Tak ketinggalan pula orang-orang yang peduli pada bidang itu mendirikan lembaga setingkat perguruan tinggi atau lembaga pendidikan dan pelatihan (LPK) yang fokus mendalami kewiraswastaan. Tujuan mereka satu: menciptakan pengusaha muda yang diharapkan jadi tonggak kemajuan perekonomian saat ini dan pada masa datang.
Masuk Kurikulum Spirit seperti itu perlu mendapat sambutan dan perhatian serius. Generasi muda kita memang perlu dibekali pendidikan kewiraswataan sejak dini. Materi kewiraswastaan selayaknya dimasukkan dalam kurikulum pendidikan. Jadi peserta didik mempunyai mental tangguh, tidak mudah menyerah, kreatif, inovatif, dan memiliki tanggung jawab sosial tinggi.
Akan tetapi, selain diberi pendidikan dan pelatihan teknik berwiraswasta, hendaknya mereka juga dibekali filosofi, nilai-nilai moral, serta etika berbisnis. Peserta didik hendaknya diberi pemahaman bahwa kegiatan berwiraswasta hakikatnya bukan hanya untuk kemakmuran diri sendiri, melainkan juga untuk kesejahteraan masyarakat secara umum. Selain itu, nilai-nilai kejujuran, menjaga kepercayaan, dan pemahaman utuh atas nilai kemanusiaan dan lingkungan juga harus diberikan bersama materi teknis kewiraswastaan.
Pemahaman bersifat mendasar itu mutlak agar para calon pengusaha kelak dapat berbisnis secara benar, jujur, dan memberikan kontribusi ke masyarakat secara semestinya. Itu sangat perlu, mengingat selama ini banyak pengusaha hanya pintar secara teknis dalam pengelolaan perusahaan, tetapi sangat memprihatinkan dalam nilai-nilai moral dan etika.

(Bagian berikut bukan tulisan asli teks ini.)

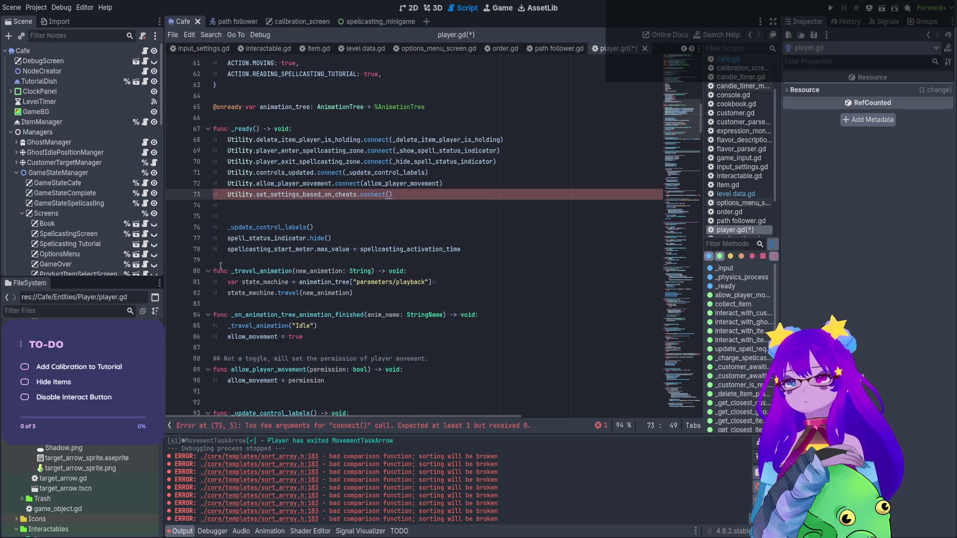
- Add a new func _set_level_status() -> void: with a placeholder pass body
{"action": "left_click", "coordinate": [220, 266]}
{"action": "key", "text": "Return"}
{"action": "key", "text": "Return"}
{"action": "key", "text": "Up"}
{"action": "type", "text": "func _set_"}
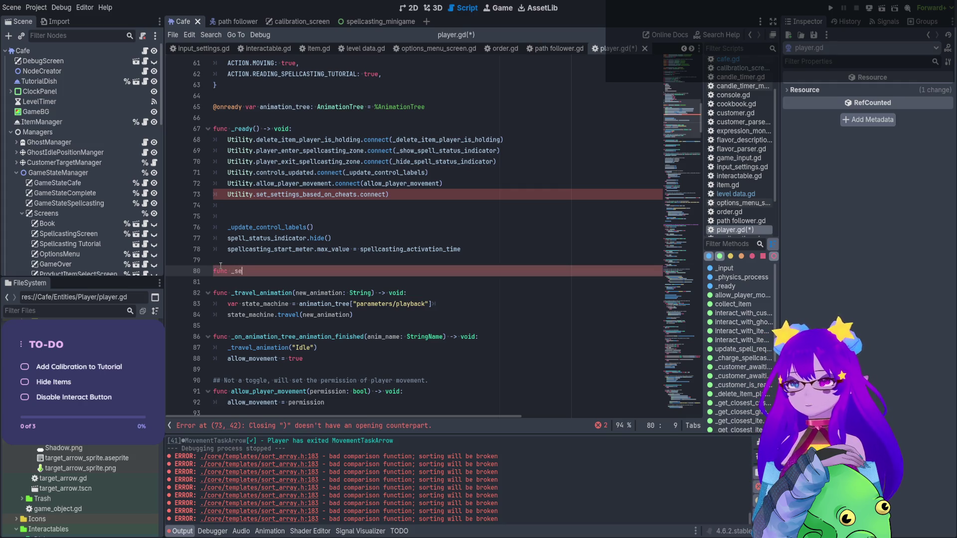
{"action": "type", "text": "leve"}
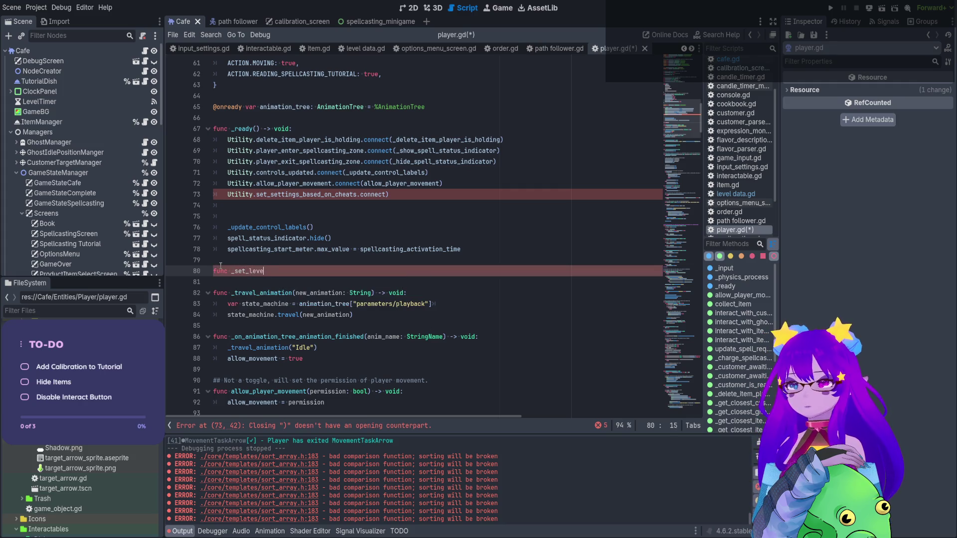
{"action": "type", "text": "l_status"}
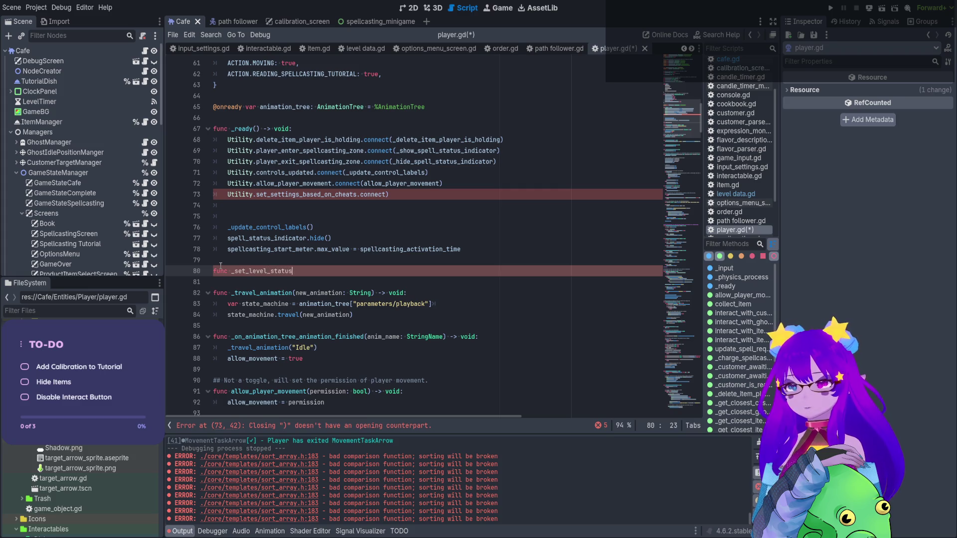
{"action": "type", "text": "() -"}
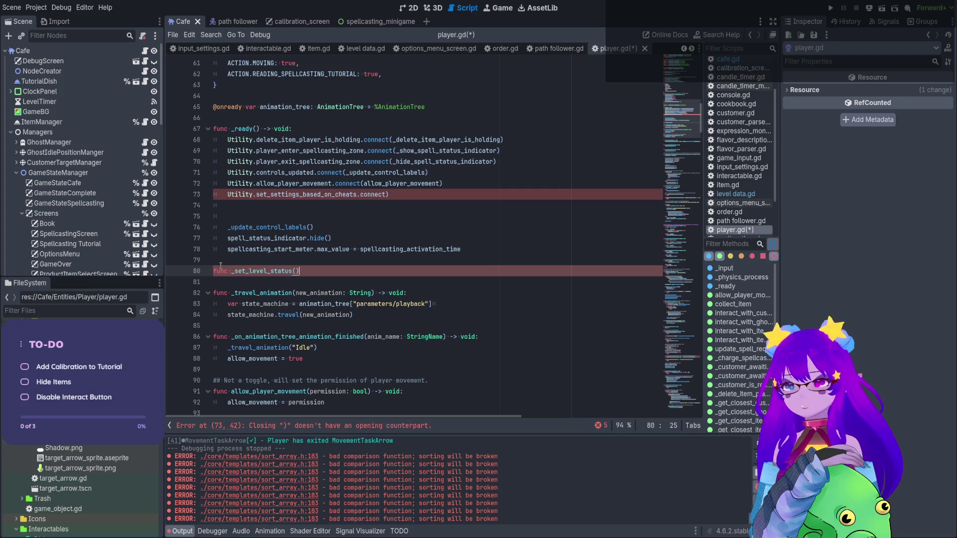
{"action": "type", "text": "> voi"}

Mereka pandai melakukan hitungan-hitungan bersifat matematis berkait dengan manajemen perusahaan, akan tetapi miskin pemahaman dan empati terhadap lingkungan sosial dan alam sekitar.
Rugikan Negara Pengusaha tipe itulah yang banyak merugikan negara, masyarakat, dan lingkungan alam. Mereka membobol bank dengan L/C fiktif, mengemplang dana dari bank pemerintah, mangkir dari kewajiban membayar pajak, atau menggelembungkan anggaran proyek yang dikerjakan.
Pengusaha macam itu pula yang gemar mempekerjakan karyawan siang-malam, tanpa memedulikan kesejahteraan mereka secara layak. Pebisnis jenis itulah yang sangat rakus mengeksploitasi kekayaan alam, tetapi menutup mata atas keseimbangan dan kelestarian alam.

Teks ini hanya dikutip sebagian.